▸ **Task to carry out**: Please copy out, word for word, the lines of the items below, from the very first line through the line containing "Communications APIs", both included.
-- Opening Marker --
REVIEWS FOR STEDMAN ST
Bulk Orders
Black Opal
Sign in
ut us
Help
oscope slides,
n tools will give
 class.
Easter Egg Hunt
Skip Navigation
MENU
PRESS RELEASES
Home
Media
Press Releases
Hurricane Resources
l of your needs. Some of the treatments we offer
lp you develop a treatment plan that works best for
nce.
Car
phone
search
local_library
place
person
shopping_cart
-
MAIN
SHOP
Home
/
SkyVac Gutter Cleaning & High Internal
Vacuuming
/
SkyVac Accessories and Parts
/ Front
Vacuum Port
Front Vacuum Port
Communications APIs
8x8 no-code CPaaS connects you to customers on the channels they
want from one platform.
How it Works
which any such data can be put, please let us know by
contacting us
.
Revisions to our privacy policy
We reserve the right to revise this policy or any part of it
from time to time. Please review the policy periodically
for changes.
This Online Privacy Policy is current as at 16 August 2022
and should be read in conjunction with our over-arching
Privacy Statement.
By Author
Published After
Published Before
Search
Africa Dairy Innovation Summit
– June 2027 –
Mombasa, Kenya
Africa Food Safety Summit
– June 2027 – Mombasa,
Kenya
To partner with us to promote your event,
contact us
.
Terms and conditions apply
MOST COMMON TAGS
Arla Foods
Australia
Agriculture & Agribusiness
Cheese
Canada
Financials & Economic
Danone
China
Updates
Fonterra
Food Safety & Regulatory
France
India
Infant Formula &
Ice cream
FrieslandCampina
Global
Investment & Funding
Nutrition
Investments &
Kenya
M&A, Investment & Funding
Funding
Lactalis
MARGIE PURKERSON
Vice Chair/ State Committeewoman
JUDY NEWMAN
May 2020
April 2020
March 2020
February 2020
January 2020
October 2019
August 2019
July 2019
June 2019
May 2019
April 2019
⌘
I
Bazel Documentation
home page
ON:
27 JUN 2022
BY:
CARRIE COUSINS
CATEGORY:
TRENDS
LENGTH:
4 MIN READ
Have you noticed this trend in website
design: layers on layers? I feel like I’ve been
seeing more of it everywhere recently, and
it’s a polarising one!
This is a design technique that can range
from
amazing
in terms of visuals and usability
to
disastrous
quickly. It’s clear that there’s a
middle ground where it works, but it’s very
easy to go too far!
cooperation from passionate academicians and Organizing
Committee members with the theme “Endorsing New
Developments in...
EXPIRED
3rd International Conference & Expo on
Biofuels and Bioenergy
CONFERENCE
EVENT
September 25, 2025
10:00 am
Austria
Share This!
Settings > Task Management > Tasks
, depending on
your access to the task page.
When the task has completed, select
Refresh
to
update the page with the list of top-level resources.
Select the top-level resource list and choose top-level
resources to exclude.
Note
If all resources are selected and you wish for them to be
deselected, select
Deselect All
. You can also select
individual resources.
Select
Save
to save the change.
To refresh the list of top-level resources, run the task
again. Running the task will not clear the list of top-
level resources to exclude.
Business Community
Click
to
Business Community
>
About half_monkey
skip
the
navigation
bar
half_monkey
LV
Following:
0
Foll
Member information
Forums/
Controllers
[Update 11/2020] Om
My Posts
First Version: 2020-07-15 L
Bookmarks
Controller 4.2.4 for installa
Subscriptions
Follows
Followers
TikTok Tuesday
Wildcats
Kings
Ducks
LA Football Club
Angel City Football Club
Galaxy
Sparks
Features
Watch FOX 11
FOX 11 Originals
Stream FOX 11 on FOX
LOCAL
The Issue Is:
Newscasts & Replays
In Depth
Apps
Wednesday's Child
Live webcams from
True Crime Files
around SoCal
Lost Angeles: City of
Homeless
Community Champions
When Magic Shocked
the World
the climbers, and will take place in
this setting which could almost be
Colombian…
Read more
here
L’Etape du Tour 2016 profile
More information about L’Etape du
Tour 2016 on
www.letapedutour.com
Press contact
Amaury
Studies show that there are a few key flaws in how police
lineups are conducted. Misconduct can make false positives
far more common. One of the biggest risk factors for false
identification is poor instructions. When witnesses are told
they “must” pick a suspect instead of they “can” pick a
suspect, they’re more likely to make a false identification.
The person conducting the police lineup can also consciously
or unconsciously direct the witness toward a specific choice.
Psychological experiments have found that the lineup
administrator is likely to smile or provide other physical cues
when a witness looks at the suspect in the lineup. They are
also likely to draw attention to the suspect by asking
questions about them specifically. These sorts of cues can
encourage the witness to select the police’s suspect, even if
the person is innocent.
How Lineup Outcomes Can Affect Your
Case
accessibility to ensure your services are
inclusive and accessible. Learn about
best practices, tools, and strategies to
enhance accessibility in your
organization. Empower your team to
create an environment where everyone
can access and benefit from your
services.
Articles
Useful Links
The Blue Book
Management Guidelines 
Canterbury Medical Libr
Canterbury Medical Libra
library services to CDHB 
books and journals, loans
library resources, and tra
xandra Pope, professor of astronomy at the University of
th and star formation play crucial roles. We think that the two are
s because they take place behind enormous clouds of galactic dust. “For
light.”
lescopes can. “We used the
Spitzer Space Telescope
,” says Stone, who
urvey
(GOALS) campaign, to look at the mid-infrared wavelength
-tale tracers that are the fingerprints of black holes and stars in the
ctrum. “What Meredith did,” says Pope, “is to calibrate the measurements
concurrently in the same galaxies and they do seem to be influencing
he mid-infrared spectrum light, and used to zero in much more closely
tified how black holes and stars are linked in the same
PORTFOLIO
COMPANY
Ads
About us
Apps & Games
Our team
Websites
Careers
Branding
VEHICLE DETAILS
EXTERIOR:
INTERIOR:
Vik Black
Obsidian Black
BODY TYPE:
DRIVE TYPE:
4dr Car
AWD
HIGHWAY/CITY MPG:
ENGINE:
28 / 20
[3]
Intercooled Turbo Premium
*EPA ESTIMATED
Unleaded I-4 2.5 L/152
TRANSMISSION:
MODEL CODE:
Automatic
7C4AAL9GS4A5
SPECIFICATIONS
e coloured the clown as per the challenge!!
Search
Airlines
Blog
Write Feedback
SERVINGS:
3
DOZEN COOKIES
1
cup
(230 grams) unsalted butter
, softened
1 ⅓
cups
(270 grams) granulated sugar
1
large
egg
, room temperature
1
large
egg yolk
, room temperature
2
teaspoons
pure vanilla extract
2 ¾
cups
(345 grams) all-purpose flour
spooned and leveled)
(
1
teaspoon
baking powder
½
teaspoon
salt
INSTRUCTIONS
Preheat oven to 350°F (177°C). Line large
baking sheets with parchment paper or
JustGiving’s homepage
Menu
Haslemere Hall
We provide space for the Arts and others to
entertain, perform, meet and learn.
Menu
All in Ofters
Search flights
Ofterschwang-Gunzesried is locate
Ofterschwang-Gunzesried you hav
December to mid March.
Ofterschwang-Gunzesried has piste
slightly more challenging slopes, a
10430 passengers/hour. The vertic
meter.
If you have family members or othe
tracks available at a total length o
-- Closing Marker --
▸ **Response**:
REVIEWS FOR STEDMAN ST
Bulk Orders
Black Opal
Sign in
ut us
Help
oscope slides,
n tools will give
 class.
Easter Egg Hunt
Skip Navigation
MENU
PRESS RELEASES
Home
Media
Press Releases
Hurricane Resources
l of your needs. Some of the treatments we offer
lp you develop a treatment plan that works best for
nce.
Car
phone
search
local_library
place
person
shopping_cart
-
MAIN
SHOP
Home
/
SkyVac Gutter Cleaning & High Internal
Vacuuming
/
SkyVac Accessories and Parts
/ Front
Vacuum Port
Front Vacuum Port
Communications APIs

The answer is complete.